Türkçe Öğrenmenİn İpuçları

Giulia Bei - İtalya - İstanbul Üniversitesi - Sanat Tarihi

Ana dilim olan İtalyanca’da pek ilginç bir deyim vardır. Bir konuyu çok basitçe anlattığımız halde karşımızdaki kişi dediklerimizi anlamayınca kendisine, “Che parlo turco?” yani “Türkçe mi konuşuyorum?” deyip anlaşılamamıza olan şaşkınlığımızı ifade ederiz. Size verdiğim bu örnekten yola çıkarak İtalya’da Türkçe’nin ne kadar zor bir dil olarak algılandığını anlayabilirsiniz. Bu algı, kesinlikle psikolojimi de etkileyerek ilk “Türkçe öğrenmek istiyorum” diye düşündüğümde hemen bu isteğimden vazgeçmeme sebep olmuştu. Çünkü o zamanlar kafamda Türkçe o kadar zor bir dildi ki öğrenilse öğrenilse bakkala gidip ekmek alabilecek kadar öğrenilirdi.
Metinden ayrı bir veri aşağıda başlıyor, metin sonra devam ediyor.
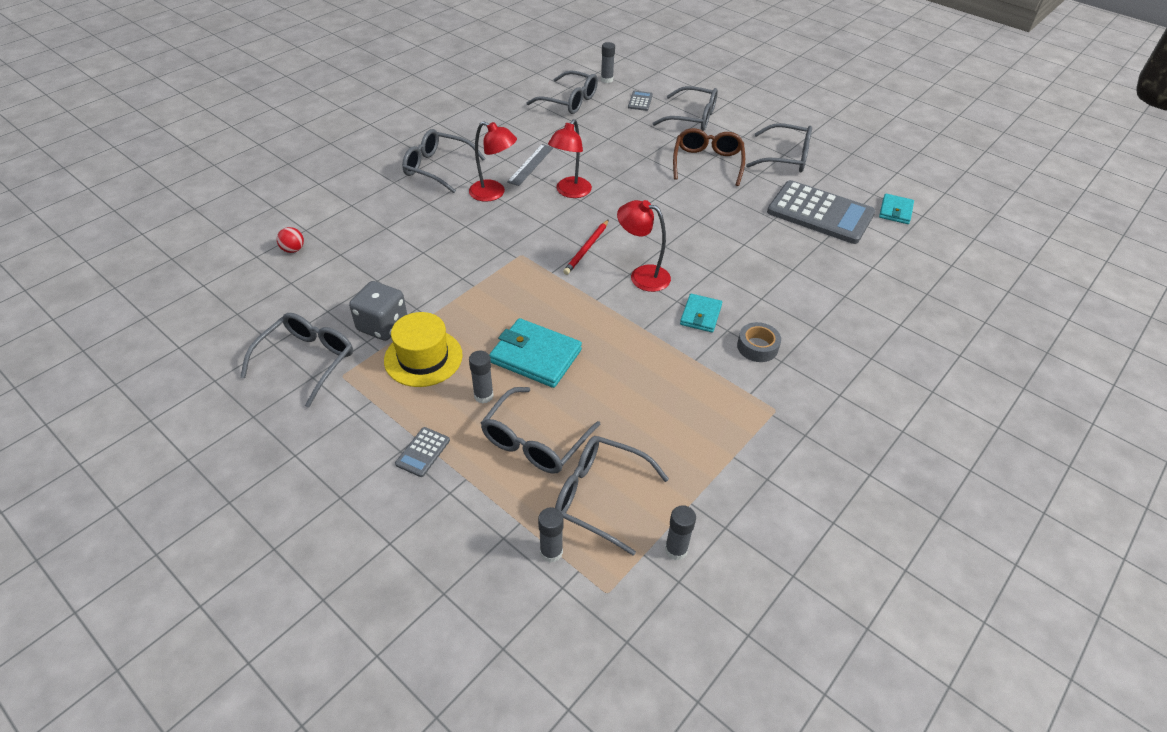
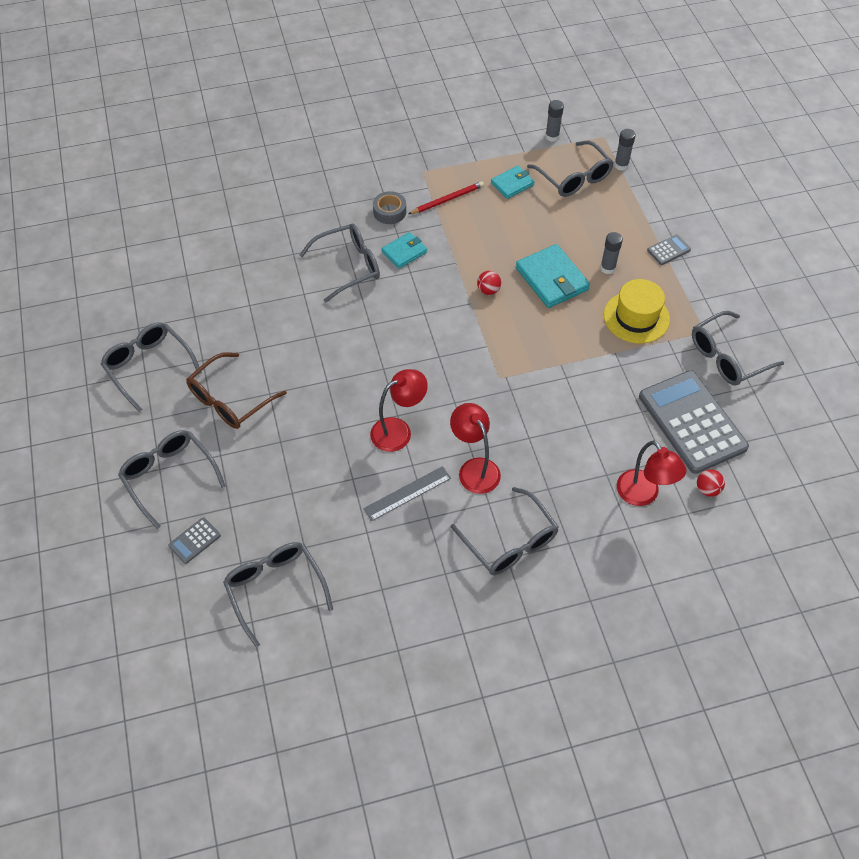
camera: 145 degrees left, 10 degrees up
(382, 325) = (656, 361): grey dice -> none
(535, 441) = (591, 224): grey glasses -> grey glasses (348, 266)
(586, 249) = (438, 355): red pencil -> red pencil (447, 200)
(589, 317) = (488, 290): none -> red ball
(606, 80) = (190, 611): grey glue stick -> none
(642, 276) = (416, 306): red lamp -> red lamp (643, 495)
(820, 213) = (204, 290): grey calculator -> grey calculator (692, 422)
(895, 211) = (140, 260): turquoise wallet -> turquoise wallet (512, 184)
Oysa doğru motivasyon ve yaklaşımla Türkçe öğrenmek pek mümkünmüş! Bunun için bu yazıda sizinle kendi tecrübemden yola çıkarak motivasyonunuzu arttıracacak 5 ipucu vermek istiyorum:

1. Türkçeyi hayatınızın bir parçası haline getirin.
Şu an TÖMER’de eğitim görüyor ya da ileride Türkiye’de okumayı düşünerek kendinizce Türkçe öğreniyor olabilirsiniz. Ne olursa olsun Türkçeyi sadece dersteyken çalışmayın. Dersten sonra da öğrenmeye devam edin. Kendinize bir defter alın ve onu hep yanınızda bulundurun. Bilmediğiniz kelimeler karşınıza çıktıkça onları defterinize not alın. Dil öğrenmeyi bir görev olarak değil, içinde olduğunuz bir macera olarak görmeye çalışın.

2. Türk kültürünü yaşayın.
Türkçeye olan ilginizi ve motivasyonunuzu Türk kültürünü inceleyerek yüksek tutmaya çalışın. Kültürün, sadece kitaplarda yazılanlardan ibaret olmadığını unutmayın: müzik, sanat, sinema, halk oyunları, geleneksel el sanatları, mutfak, edebiyat... Her şey olur.

3. Kendinizi basit bir şekilde ifade etmeyi öğrenin.
Hepimiz kendi ana dilimizde konuşurken rahat hissediyoruz. Sorun şu ki, bazen bu rahatlığı yeni öğrenmeye başladığımız yabancı dilde de aramaya devam ediyoruz. Sonuç olarak tam kafamızda kurguladığımız gibi cümle kuramayınca bazen düşüncelerimizi ifade etmekten kaçınıyoruz. Bu durumu önlemek için asıl demek istediğinizi iyice kafanızda sorgulayın ve onu en basit şekilde, bildiğiniz kelimeler ve dil bilgisiyle nasıl söyleyebileceğinizi düşünün. Emin olun, çoğu zaman ifade etmek istediğimiz düşünce kolay, asıl onu zorlaştıran biziz.
4. Mümkün olduğunca Türkçe’ye maruz kalmaya özen gösterin.
Derste gördüğümüz dil bilgisi, okuduğumuz metinlerden öğrendiğimiz kelimeler, öğrenmenin sadece bir parçası. Çünkü yeni bir dil öğrenmek, yeni bir düşünce şekli kazanmak demektir. Bunun için gün boyunca Türkçe’ye maruz kalmanız faydalı olacaktır. Pratik olarak şunları yapabilirsiniz: Türkçe altyazılı Türkçe dizi/film izlemek, telefonunuzun dilini Türkçe olarak ayarlamak, Türk arkadaşlar edinmek ya da Türkçe kursundan arkadaşlarınızla mümkün olduğunca Türkçe konuşmak. Arkadaşlarınızın yabancı olması bu noktada çok önemli değil, önemli olan akıcılık kazanmak, yani üzerine çok düşünmeden konuşabilmek.

5.Kendinize zaman tanıyın ve hata yapmayı kabullenin.
Bütün bunların en önemlisi sabredin ve istediğiniz sonucu hemen alamamamanız halinde kendinize sinirlenmeyin. Özellikle ana diliniz Türkçe’nin ait olduğu dil familyasından uzak ise başlangıçta öğrenmekte zorlanmanız çok normal. Gelişmelerinizle her ne kadar küçük olsa da daima gurur duyun! Ayrıca yazıp konuşurken hata yapmayı normalleştirmeye çalışın. Çünkü bu hayatta hata yapa yapa öğrenilir.